Project analysis, which deals not so much with the present as with the predicted future, uses https://123helpme.me/narrative-essay-topics/ predictive models that are predictable, predictive in nature and allow you to predict future cash flows, financial condition and results.
Financial design is based on these models - the logical conclusion of the project analysis.
Methods of financial analysis in the application to the securities market and financial investments differ significantly from the methods of financial analysis as part of the project analysis. For example, financial analysis as a part of financial management, which deals with the analysis of financial investments, is divided into fundamental and technical. Since project analysis is applied to real investments, the methods of fundamental and technical financial analysis of investments are not considered in this paper.
Liquidity, liquidity ratios
There are several basic schemes for analyzing the financial condition and results of the enterprise. This manual provides the most common scheme of analysis in world practice, which is called the scheme of financial ratios.
Liquidity is the ability of an enterprise to settle its debt obligations on time by converting all assets into cash.
Working capital is part of the initial cost of the project and must be maintained at a certain level throughout the project cycle.
Net current assets are calculated by the formula:
Net current assets = Current assets - Current liabilities
Liquidity characterizes the company's ability to pay its current liabilities.
Its equivalent is:
Current ratio = Current coverage assets
It is best when the current coverage ratio is higher than 2, but it should not be lower than 1. The value of the coefficient is more than 1.5.
Liquid assets = Current assets - Inventories
The ratio shows what part of current assets can be immediately converted into cash and used to repay short-term liabilities.

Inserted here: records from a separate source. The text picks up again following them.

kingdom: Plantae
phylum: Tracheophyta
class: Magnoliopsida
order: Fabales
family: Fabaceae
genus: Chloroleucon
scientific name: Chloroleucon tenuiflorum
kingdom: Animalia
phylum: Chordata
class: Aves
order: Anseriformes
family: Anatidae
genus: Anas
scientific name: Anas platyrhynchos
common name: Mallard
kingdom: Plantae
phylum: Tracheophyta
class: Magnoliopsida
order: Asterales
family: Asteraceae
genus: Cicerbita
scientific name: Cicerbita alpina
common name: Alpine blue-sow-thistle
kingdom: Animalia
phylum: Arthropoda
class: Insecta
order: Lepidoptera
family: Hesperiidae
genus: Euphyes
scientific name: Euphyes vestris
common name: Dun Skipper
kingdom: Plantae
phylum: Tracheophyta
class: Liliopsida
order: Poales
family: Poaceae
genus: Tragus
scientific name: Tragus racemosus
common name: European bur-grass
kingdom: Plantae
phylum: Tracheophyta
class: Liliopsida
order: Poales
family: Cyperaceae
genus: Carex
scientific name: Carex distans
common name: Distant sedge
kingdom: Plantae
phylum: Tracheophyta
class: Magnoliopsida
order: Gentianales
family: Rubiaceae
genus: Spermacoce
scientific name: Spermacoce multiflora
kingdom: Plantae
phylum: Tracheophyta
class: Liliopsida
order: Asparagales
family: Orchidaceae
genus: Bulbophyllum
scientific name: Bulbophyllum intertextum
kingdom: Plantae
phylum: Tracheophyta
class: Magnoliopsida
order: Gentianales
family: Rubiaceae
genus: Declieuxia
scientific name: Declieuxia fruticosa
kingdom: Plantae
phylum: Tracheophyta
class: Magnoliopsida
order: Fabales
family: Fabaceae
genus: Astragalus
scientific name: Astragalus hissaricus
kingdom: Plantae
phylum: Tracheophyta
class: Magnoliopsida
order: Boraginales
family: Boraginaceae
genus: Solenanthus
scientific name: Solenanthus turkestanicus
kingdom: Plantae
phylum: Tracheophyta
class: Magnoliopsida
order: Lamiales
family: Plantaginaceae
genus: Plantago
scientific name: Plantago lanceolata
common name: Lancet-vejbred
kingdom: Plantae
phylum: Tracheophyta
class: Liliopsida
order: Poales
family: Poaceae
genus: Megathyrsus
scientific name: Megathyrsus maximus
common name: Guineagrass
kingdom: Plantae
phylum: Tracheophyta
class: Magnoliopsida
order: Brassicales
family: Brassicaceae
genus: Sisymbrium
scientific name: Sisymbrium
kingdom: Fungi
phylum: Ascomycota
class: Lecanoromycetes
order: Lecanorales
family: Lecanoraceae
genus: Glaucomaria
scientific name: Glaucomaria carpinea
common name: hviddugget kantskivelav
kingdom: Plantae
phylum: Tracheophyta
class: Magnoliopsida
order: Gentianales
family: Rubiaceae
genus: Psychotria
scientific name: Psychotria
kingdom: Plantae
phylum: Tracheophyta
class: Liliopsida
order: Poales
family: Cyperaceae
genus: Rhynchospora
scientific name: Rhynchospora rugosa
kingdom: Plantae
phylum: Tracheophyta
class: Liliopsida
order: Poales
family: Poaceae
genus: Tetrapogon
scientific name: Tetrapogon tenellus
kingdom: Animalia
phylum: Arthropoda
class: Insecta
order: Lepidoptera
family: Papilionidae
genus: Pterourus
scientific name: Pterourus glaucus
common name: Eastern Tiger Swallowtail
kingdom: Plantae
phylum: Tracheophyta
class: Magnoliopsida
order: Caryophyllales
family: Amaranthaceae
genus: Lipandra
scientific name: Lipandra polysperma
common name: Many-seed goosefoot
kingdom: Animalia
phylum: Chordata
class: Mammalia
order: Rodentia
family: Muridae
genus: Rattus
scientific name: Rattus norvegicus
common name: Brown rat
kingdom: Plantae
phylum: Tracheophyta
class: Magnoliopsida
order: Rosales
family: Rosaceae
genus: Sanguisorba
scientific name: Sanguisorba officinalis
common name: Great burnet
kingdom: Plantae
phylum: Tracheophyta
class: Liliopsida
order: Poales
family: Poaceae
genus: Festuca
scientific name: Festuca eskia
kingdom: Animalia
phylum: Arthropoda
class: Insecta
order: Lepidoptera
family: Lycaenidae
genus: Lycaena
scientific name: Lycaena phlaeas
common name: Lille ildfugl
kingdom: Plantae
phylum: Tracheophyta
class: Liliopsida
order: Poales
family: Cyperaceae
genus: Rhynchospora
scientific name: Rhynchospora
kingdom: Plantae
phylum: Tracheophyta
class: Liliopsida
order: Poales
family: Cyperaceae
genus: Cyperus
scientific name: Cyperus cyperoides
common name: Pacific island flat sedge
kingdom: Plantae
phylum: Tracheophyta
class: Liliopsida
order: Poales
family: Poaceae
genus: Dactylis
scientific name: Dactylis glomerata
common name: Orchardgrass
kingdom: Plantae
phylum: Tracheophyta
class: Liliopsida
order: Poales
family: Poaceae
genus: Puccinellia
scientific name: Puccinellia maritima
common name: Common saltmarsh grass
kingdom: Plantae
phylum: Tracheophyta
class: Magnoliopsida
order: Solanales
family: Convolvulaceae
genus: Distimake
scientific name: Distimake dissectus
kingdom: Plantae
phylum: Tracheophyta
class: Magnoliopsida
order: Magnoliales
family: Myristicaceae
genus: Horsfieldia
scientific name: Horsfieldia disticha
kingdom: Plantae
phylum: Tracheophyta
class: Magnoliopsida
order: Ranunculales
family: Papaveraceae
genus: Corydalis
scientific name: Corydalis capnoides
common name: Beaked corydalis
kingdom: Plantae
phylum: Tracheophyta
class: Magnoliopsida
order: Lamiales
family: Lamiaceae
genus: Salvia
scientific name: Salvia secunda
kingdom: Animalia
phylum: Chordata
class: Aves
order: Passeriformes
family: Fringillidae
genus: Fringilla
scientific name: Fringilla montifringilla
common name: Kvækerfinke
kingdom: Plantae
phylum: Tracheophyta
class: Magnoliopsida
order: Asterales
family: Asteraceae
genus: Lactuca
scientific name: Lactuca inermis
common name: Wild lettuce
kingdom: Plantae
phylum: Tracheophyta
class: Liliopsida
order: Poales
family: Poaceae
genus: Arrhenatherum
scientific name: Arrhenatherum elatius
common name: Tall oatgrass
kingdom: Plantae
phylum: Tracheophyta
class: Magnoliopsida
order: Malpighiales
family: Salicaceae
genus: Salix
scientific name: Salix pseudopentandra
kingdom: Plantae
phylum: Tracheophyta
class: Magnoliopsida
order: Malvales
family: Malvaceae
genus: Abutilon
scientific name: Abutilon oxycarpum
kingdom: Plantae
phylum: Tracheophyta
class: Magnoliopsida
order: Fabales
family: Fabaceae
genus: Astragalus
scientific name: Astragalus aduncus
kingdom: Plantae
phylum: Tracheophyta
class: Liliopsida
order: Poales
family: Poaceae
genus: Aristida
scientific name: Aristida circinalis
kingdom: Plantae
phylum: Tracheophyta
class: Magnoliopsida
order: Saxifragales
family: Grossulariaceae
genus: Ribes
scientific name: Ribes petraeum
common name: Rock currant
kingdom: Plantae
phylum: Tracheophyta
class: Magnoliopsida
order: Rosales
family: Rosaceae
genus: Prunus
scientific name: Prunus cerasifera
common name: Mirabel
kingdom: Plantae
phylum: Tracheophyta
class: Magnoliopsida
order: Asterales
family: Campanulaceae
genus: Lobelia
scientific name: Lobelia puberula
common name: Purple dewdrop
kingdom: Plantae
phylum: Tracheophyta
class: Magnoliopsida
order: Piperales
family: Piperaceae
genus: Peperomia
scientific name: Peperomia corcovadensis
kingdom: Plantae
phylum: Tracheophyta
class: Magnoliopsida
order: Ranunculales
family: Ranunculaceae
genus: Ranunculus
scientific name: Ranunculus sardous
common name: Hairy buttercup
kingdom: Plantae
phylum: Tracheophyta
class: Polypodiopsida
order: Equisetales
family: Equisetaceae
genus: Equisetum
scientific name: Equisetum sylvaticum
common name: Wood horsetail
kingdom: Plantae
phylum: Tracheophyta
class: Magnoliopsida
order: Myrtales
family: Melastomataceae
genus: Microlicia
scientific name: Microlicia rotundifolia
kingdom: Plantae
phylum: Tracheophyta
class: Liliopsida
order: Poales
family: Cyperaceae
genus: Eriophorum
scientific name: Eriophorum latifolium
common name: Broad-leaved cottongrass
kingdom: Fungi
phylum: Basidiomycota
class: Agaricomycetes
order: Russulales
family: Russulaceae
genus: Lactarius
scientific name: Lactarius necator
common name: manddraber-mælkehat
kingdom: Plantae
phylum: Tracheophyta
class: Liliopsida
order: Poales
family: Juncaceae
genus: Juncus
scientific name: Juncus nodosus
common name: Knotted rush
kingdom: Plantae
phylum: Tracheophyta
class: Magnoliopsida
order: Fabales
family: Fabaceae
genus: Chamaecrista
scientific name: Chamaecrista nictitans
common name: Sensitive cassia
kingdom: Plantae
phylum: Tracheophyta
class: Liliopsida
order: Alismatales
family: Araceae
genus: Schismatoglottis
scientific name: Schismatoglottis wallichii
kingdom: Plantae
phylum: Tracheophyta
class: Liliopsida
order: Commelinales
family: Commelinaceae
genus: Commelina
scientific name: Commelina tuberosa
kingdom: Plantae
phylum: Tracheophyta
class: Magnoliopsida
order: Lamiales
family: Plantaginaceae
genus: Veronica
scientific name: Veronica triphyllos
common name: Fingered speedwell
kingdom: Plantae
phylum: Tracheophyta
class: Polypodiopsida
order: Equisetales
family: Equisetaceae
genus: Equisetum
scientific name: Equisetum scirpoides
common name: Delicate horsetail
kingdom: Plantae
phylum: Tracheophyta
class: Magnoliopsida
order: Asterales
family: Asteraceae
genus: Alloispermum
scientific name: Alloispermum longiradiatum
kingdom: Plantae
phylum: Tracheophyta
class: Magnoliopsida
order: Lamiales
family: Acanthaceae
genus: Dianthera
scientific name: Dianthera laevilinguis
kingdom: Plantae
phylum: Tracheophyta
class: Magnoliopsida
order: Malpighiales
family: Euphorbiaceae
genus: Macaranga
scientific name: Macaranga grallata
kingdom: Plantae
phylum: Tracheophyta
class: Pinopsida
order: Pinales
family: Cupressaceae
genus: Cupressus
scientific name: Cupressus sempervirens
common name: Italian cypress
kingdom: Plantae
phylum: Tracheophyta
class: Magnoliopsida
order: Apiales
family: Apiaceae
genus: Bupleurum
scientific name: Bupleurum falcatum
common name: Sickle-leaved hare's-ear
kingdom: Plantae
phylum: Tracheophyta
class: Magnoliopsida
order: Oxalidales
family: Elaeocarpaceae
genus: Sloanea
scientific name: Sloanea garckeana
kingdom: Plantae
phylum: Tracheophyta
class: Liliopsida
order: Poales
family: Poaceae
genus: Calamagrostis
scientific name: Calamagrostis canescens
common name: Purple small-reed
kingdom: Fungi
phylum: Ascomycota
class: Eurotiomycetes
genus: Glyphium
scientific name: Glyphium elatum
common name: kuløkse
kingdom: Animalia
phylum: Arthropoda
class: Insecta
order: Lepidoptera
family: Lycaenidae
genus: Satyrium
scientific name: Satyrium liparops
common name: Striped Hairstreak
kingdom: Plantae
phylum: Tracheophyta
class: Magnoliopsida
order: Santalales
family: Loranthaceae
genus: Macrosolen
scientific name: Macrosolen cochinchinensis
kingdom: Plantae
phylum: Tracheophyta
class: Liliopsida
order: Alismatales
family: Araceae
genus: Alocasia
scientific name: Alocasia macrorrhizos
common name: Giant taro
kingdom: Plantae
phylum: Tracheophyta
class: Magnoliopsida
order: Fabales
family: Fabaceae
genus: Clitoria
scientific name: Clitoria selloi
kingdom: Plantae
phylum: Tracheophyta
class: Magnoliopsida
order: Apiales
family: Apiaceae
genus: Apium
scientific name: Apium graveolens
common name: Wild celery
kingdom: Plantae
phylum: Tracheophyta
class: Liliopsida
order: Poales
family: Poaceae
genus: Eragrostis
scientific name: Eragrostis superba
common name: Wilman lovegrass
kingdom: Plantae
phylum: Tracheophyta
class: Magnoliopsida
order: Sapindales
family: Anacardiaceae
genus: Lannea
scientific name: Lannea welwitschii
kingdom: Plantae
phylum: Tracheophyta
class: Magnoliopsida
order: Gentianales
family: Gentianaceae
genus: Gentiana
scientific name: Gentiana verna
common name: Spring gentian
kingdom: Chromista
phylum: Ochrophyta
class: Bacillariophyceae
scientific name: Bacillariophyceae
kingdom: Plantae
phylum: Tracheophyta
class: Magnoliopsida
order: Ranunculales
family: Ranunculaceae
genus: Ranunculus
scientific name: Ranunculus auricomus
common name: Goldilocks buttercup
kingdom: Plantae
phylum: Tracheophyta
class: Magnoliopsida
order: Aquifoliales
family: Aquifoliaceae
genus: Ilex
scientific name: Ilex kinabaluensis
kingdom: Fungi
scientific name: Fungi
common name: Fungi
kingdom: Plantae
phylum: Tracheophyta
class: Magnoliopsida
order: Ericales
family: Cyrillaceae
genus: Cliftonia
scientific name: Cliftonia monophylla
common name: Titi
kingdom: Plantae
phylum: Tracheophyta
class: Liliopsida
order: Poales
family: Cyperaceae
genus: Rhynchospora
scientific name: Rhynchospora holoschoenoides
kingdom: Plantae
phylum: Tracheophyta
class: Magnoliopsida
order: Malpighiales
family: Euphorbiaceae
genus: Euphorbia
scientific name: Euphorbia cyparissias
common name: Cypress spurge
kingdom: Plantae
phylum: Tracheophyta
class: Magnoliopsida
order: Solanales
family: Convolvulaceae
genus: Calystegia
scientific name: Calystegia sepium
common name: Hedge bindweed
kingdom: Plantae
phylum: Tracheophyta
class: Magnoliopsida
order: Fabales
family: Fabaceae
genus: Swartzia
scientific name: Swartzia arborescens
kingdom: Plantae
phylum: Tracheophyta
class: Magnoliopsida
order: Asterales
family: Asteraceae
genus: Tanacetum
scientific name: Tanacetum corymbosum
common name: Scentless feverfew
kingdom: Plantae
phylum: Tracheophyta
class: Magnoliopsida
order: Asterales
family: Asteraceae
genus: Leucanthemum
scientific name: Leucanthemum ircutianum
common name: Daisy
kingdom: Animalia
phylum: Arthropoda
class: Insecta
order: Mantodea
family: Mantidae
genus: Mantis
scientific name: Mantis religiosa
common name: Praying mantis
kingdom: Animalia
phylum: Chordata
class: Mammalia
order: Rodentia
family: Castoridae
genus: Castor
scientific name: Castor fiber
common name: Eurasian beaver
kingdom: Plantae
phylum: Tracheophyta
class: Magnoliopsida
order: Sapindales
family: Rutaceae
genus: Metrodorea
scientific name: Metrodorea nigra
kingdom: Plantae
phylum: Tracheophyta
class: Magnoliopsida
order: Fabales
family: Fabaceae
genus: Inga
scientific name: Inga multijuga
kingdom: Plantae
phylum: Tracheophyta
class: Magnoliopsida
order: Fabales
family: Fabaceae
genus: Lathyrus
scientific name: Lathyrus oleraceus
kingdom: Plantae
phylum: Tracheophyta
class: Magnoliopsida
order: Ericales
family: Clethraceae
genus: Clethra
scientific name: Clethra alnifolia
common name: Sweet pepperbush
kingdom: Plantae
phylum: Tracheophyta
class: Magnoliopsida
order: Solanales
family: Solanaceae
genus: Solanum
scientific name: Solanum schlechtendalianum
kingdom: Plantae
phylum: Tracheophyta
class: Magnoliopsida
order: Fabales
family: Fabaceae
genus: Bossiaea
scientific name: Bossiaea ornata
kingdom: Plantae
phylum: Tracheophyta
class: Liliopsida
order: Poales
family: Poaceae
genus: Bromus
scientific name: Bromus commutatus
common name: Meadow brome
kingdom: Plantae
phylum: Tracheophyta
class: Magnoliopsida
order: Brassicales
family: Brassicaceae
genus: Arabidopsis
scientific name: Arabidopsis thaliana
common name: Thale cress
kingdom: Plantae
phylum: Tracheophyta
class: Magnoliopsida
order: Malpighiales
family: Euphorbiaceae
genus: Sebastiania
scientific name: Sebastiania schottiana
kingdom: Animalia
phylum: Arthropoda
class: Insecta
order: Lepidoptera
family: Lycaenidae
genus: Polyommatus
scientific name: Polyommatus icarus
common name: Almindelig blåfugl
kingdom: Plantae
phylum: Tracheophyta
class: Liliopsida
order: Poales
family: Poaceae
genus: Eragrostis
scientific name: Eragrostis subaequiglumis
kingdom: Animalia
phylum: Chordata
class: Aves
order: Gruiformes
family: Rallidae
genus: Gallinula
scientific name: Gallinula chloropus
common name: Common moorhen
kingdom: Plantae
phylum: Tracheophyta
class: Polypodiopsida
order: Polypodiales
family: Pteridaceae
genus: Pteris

Its equivalent is the "acid test".
Quick ratio = Liquid assets
This ratio must not be lower than 1, otherwise the financial condition of the enterprise is assessed as unsatisfactory.
The nominal value of equity is also used to assess liquidity. If we subtract intangible assets and borrowed funds (debt obligations) from the asset (liability), we will receive such a value.
Nominal value of equity = Asset - Intangible assets - Long-term liabilities - Current liabilities
This ratio shows what the company will actually own at the time and in the event of liquidation.
If intangible assets are zero, the nominal value of equity will be equal to the net nominal value of assets.
Net face value = Equity +
Budget financing + Deferred income +
The nominal value of equity is sometimes used in the calculation of profitability instead of the equity. It reflects the potential value of equity.
It is also used to assess liquidity
Equity ratio of net nominal value of assets
Nominal value of equity Net nominal value of assets
This figure cannot be greater than 1 and depends on the share of intangible assets in the assets of the enterprise.
Liquidity ratios for the planning period are calculated based on the available at the beginning of the project indicators of financial condition, ie the impact on their change of project changes is analyzed.